When he had finished translating, Morava asked Buback whether he would check on Hunyady’s case as well as Thaler’s. For the first time, his request met with uncomprehending eyes. Then the German told him he could safely forget about the Gypsy. With this the agenda for the meeting was exhausted.

Matulka apparently considered the meeting a mere pretext, since he invited all present to a festive evening which he had organized at the Grand Hotel. Buback declined fairly rudely, set Jurajda’s interrogation for 8:00 A.M., and left with the Brno Gestapo agent. So much for Beran’s theory that this investigation was a red herring designed to distract the whole Czech police force, Morava thought.

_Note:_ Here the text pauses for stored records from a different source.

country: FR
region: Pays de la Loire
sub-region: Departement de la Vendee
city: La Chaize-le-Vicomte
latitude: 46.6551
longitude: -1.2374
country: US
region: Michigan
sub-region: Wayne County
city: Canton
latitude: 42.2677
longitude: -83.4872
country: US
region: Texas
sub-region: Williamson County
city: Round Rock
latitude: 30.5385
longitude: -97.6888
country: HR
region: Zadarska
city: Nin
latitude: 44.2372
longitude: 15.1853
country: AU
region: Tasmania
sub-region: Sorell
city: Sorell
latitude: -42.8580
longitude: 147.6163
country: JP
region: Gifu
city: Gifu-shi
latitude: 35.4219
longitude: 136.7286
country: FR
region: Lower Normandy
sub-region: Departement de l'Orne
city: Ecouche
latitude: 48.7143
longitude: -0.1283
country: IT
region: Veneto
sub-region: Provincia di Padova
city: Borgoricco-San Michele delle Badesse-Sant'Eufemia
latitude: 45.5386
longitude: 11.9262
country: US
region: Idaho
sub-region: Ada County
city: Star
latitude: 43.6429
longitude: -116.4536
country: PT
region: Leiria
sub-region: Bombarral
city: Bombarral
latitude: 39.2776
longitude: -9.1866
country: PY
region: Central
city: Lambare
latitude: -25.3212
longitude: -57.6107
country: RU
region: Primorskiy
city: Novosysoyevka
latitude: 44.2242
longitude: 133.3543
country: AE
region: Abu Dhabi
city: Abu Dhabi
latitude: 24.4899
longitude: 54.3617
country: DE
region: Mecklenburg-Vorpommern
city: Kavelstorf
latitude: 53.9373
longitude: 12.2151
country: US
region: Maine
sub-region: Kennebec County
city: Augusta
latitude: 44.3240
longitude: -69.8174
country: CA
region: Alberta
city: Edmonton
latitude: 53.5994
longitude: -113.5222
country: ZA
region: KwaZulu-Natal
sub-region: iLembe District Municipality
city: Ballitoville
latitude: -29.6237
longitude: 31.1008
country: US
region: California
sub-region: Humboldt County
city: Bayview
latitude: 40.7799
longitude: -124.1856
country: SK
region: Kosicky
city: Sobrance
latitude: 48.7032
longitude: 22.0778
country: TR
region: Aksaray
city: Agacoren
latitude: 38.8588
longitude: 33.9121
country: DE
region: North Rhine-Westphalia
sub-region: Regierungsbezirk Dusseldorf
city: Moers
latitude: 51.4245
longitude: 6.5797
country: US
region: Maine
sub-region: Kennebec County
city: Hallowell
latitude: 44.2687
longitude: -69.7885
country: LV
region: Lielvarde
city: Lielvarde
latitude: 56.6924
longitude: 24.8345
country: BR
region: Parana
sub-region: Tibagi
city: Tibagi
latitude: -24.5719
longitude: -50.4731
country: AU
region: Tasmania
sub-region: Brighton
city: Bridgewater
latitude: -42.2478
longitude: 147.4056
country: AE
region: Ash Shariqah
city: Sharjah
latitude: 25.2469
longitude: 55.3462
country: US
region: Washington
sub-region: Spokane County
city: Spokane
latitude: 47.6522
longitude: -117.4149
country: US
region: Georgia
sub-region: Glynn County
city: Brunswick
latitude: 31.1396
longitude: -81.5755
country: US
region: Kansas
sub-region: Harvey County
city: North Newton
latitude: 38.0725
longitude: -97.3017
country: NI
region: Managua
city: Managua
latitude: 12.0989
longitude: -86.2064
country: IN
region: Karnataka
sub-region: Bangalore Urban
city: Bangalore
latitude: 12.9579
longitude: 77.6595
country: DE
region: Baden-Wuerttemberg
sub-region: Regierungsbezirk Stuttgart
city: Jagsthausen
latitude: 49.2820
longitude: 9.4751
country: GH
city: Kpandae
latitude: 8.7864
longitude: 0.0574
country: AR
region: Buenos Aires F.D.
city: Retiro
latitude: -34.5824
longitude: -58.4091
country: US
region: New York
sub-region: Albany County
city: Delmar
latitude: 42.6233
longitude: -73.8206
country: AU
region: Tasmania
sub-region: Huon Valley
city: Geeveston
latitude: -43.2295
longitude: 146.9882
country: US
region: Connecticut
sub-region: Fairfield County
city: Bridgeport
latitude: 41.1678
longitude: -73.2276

The young Czech could not refuse the invitation and, what was more, did not want to; he was not satisfied with the way the session had gone and hoped to extract more information from Matulka and Vaca. Not long into dinner he realized that Buback had their number. The two policemen had failed to invite the rest of their office in the hope of hogging all the credit for the research, and they themselves apparently knew only what their subordinates had put on their desks. The pair even fawned over him, a run-of-the-mill assistant detective, and he quickly sensed that they were in the grip of a practically demented fear.